## The data
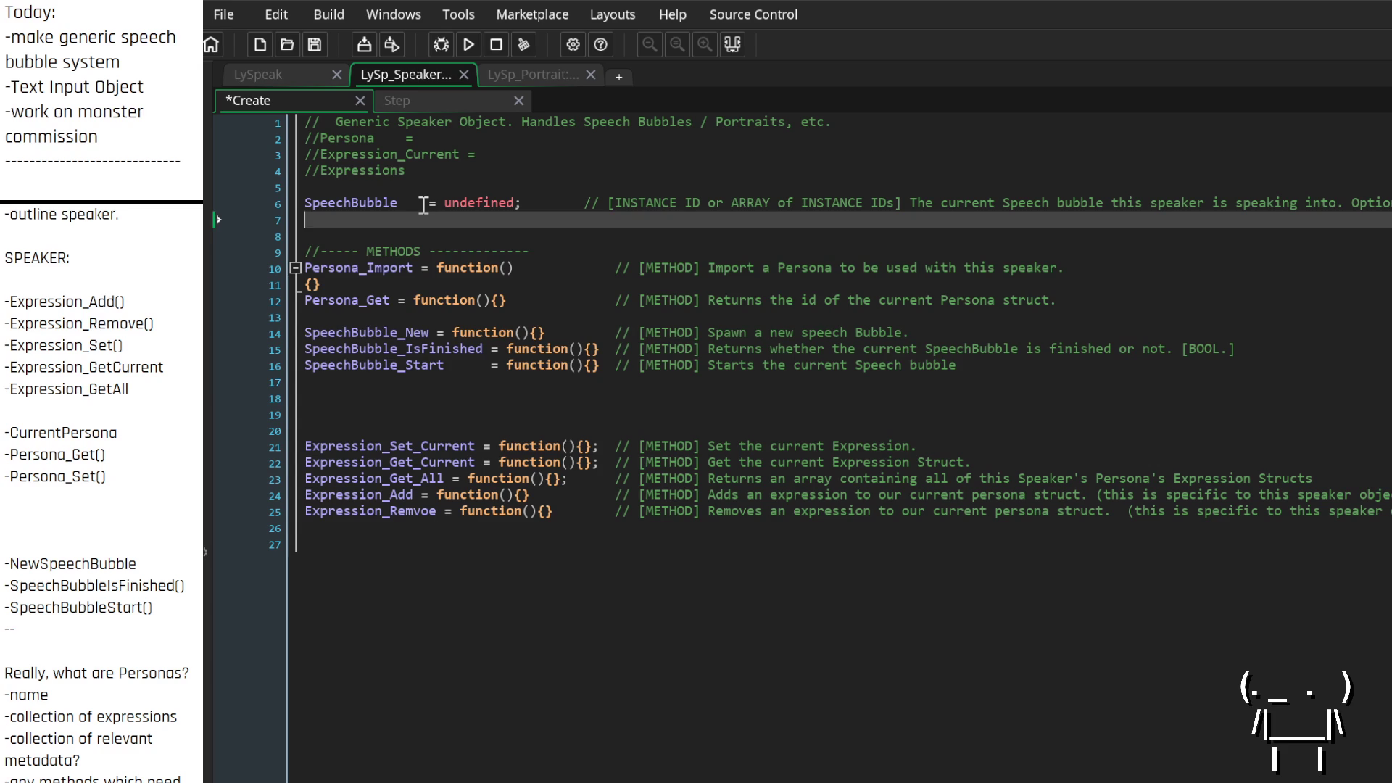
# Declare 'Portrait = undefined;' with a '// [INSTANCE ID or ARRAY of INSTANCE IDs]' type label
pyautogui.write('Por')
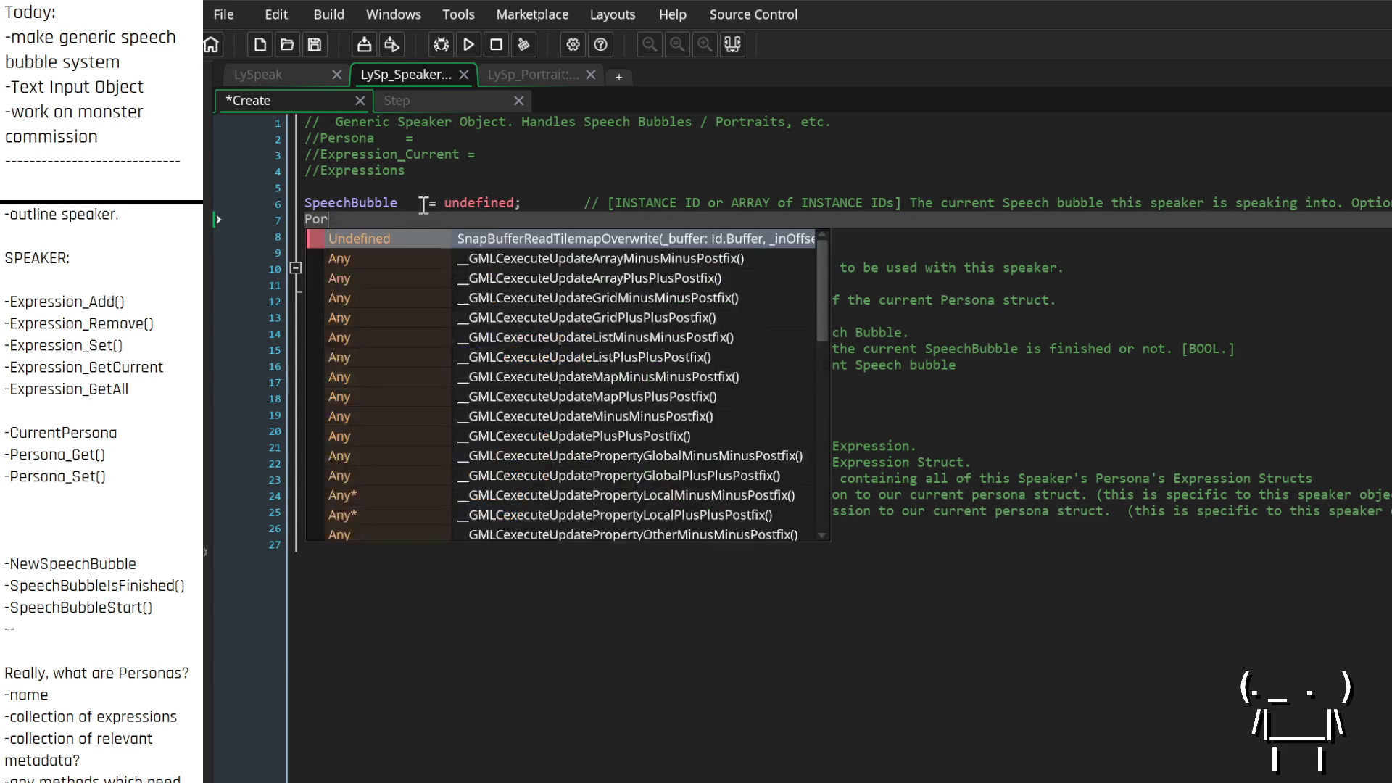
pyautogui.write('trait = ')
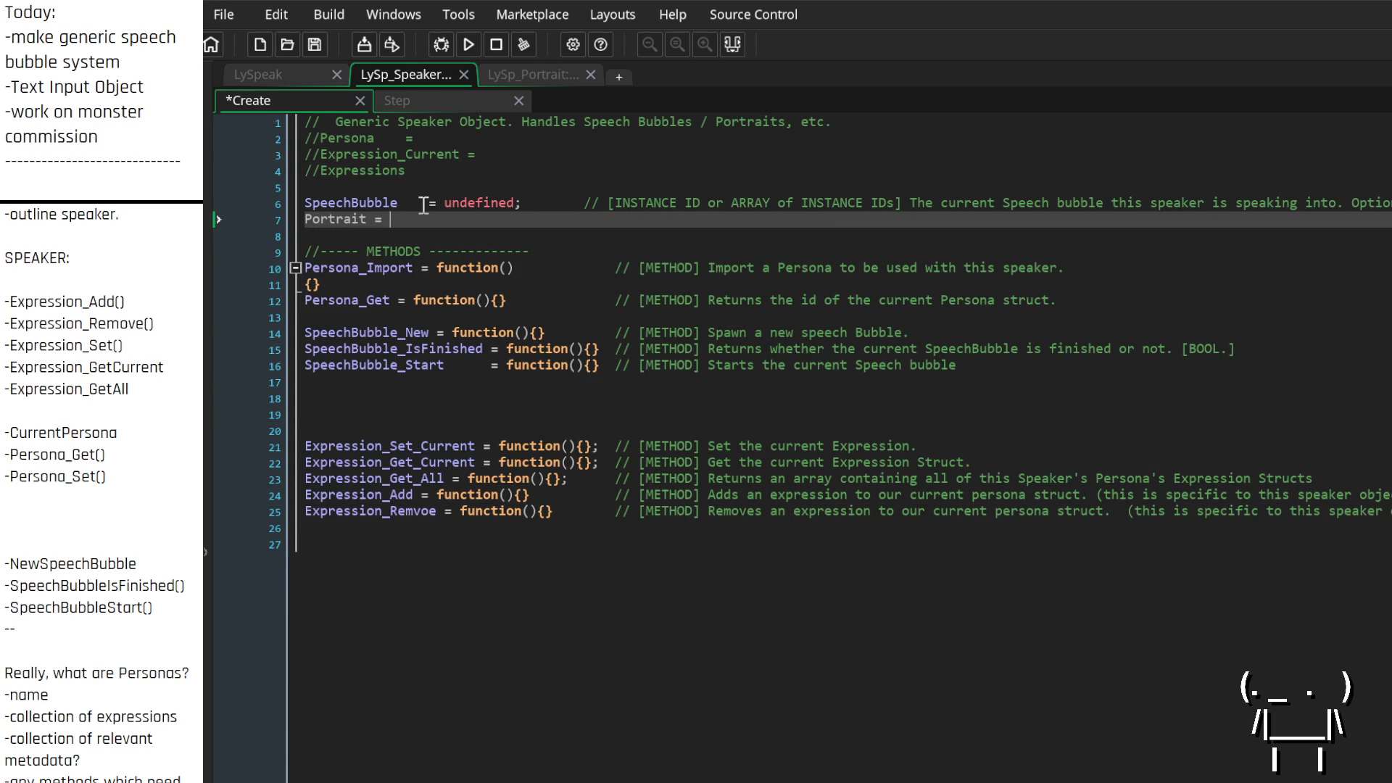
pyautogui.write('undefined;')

## Action item
Which lines above hold the string "pyautogui"? Copy each of them.

## Answer for this exercise
pyautogui.write('Por')
pyautogui.write('trait = ')
pyautogui.write('undefined;')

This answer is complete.